Unterwegs

Immer auf der Suche nach dem noch nicht Gesehenem

White Sands National Monument

Nach den Raketen geht es runter ins Tal des weißen Sands.

Wo kommt er denn her, der weiße Sand? Infotafeln klären auf: Die Berge enthalten recht viel Gips, der wird vom Regen ausgeschwemmt und in die Senke gespült. Dort vertrocknet das Wasser und der Gips wird vom Wind zerteilt und durch das Tal gepustet.

Mit dem Wohnmobil darf ich nicht rein fahren, das kommt mir gelegen, ich will eh das Rad nehmen.

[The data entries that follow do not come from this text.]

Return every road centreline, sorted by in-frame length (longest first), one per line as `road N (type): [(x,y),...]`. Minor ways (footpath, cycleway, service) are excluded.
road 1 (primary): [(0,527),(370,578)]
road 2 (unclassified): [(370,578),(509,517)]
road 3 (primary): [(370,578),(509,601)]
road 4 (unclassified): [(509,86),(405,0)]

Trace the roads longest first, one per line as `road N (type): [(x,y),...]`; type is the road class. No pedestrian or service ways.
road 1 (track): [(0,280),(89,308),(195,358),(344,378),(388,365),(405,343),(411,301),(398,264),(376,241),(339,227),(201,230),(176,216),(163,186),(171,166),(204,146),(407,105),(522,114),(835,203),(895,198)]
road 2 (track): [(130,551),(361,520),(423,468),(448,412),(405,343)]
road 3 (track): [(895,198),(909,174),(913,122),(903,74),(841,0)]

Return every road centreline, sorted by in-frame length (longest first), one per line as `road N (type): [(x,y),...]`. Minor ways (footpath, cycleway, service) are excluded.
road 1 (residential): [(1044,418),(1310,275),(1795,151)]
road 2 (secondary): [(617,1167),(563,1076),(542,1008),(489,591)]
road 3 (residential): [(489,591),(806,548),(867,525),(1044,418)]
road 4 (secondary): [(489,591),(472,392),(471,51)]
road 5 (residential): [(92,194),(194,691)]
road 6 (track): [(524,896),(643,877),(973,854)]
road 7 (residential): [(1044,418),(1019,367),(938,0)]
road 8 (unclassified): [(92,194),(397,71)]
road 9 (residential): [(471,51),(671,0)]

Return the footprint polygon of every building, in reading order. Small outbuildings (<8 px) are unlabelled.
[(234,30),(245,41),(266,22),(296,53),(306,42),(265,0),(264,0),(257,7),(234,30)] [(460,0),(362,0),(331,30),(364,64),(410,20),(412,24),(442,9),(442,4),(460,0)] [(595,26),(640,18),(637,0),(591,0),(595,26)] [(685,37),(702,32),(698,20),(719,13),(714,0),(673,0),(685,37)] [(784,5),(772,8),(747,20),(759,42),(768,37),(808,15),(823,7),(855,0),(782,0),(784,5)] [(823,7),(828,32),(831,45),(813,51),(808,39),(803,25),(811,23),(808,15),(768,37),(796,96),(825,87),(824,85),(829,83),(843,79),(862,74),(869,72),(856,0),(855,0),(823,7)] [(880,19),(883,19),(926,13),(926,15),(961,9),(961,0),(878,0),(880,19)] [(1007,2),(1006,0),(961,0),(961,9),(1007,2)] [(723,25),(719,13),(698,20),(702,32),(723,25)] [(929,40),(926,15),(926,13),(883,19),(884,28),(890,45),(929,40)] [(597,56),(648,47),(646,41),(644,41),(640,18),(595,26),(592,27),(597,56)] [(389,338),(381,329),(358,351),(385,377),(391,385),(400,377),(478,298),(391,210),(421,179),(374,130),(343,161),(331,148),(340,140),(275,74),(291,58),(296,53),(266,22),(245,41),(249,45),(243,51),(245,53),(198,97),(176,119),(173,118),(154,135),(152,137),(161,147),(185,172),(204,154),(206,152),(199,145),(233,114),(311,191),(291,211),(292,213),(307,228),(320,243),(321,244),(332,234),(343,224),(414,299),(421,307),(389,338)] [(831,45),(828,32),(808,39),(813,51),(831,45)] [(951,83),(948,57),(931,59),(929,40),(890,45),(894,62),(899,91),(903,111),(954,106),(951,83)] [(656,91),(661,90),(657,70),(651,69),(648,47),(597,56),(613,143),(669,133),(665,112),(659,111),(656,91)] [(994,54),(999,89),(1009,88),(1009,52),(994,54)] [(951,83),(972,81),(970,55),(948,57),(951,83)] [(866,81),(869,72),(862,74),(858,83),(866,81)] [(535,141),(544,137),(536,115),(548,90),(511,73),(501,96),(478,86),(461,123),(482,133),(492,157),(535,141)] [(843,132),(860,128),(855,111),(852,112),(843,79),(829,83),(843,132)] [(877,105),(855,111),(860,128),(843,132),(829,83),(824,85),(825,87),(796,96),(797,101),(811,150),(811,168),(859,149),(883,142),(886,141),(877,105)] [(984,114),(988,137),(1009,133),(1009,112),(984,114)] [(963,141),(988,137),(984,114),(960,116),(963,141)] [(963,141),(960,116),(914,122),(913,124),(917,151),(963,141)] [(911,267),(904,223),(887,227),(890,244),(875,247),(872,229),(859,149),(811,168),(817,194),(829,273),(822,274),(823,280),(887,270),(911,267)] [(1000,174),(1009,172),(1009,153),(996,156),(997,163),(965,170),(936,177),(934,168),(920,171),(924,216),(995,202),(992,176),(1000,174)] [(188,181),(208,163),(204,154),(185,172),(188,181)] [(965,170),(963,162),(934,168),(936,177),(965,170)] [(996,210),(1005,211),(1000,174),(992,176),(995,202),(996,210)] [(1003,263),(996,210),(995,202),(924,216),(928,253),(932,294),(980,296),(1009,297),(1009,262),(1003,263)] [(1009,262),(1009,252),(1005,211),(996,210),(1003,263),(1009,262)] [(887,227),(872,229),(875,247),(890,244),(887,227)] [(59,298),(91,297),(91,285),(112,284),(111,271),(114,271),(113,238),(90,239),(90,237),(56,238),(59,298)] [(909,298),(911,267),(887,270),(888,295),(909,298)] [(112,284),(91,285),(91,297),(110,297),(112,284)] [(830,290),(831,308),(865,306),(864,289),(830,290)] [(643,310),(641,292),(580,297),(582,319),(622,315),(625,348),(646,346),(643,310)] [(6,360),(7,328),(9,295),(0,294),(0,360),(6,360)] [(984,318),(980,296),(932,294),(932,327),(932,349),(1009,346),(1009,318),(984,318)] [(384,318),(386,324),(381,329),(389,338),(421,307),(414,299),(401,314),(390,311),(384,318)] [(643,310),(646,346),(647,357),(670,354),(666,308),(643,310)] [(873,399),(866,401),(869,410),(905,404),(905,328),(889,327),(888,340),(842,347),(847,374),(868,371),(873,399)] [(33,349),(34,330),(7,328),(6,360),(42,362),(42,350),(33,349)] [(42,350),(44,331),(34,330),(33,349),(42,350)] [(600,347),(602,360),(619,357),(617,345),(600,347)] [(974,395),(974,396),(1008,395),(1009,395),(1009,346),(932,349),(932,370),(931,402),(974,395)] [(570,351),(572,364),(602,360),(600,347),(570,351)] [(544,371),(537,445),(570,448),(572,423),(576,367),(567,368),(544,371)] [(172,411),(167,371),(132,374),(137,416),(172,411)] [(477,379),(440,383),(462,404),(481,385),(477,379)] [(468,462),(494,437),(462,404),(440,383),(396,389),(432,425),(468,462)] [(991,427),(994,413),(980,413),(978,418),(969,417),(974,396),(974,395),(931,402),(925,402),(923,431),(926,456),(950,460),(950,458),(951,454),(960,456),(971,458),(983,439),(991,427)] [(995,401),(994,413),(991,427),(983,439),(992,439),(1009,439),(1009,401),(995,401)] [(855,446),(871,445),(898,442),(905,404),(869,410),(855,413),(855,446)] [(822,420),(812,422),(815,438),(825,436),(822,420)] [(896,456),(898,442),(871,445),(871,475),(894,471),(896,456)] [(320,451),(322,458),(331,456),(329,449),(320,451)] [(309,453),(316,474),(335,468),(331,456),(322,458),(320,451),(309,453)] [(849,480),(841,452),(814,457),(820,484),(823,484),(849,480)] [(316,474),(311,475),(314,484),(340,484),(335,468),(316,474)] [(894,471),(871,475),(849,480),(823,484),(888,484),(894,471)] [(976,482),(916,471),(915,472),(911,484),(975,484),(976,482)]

Im Sommer wären die Dünen sicherlich sehr spannend, jetzt im Winter wird Ihnen von zwei Dingen die Faszination ein wenig geraubt:

  • Es liegt Schnee auf den Dünen und der ist noch viel weißer. Der white sand sieht eher nach beige sand aus.
  • Alles ist nass und fest, der Wind hat keine Chance. Wenn das trocken ist kann ich mir vorstellen dass bei Wind hier alles in Bewegung ist.

Die Dünen stehen also weiterhin auf meiner ToDo-Liste – aber nächstes Mal im Sommer, wenn auch nicht der Großteil des Parks wegen Verschlammung gesperrt ist.

Ich frage einen anderen Besucher wie denn der Berg im Hintergrund heißt: "Sierra Blanca". Ja, passender Name.